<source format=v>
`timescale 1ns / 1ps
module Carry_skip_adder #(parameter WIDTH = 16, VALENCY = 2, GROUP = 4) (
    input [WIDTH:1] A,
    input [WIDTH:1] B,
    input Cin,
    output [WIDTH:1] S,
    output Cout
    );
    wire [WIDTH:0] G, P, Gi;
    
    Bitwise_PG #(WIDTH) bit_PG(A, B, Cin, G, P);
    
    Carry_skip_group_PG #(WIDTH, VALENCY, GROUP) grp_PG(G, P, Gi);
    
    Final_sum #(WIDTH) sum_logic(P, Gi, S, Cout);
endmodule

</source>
════════════════
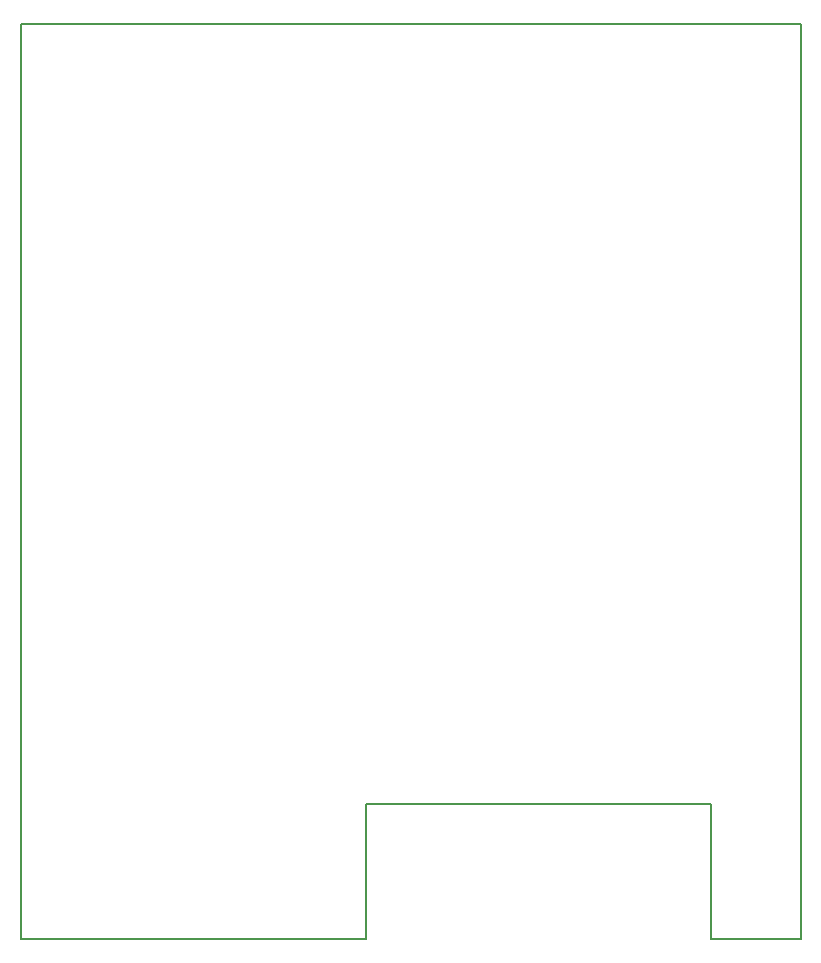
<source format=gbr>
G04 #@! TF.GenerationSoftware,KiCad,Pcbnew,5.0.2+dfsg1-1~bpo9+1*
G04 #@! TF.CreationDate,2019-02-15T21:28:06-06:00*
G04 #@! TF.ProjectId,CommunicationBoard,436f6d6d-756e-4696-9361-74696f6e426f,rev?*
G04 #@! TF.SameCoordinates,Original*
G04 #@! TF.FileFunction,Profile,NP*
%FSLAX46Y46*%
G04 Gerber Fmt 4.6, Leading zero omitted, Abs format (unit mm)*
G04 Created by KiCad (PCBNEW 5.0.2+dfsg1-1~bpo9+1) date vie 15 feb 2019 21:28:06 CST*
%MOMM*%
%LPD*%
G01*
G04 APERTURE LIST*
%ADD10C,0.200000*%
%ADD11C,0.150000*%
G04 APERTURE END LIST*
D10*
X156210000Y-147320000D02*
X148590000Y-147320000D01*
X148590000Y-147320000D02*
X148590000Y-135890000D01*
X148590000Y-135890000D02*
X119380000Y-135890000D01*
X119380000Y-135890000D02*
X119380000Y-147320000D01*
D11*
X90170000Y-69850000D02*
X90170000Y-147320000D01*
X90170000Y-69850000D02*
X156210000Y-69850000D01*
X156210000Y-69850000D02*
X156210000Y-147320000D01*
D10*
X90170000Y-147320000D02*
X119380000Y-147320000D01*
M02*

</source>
════════════════
Work to be completed:
Your task is to restate, word for word, only those lines above that fall between the line holding "<source format=v>" and the line holding "wire [WIDTH:0] G, P, Gi;", inclusive.

Task response:
<source format=v>
`timescale 1ns / 1ps
module Carry_skip_adder #(parameter WIDTH = 16, VALENCY = 2, GROUP = 4) (
    input [WIDTH:1] A,
    input [WIDTH:1] B,
    input Cin,
    output [WIDTH:1] S,
    output Cout
    );
    wire [WIDTH:0] G, P, Gi;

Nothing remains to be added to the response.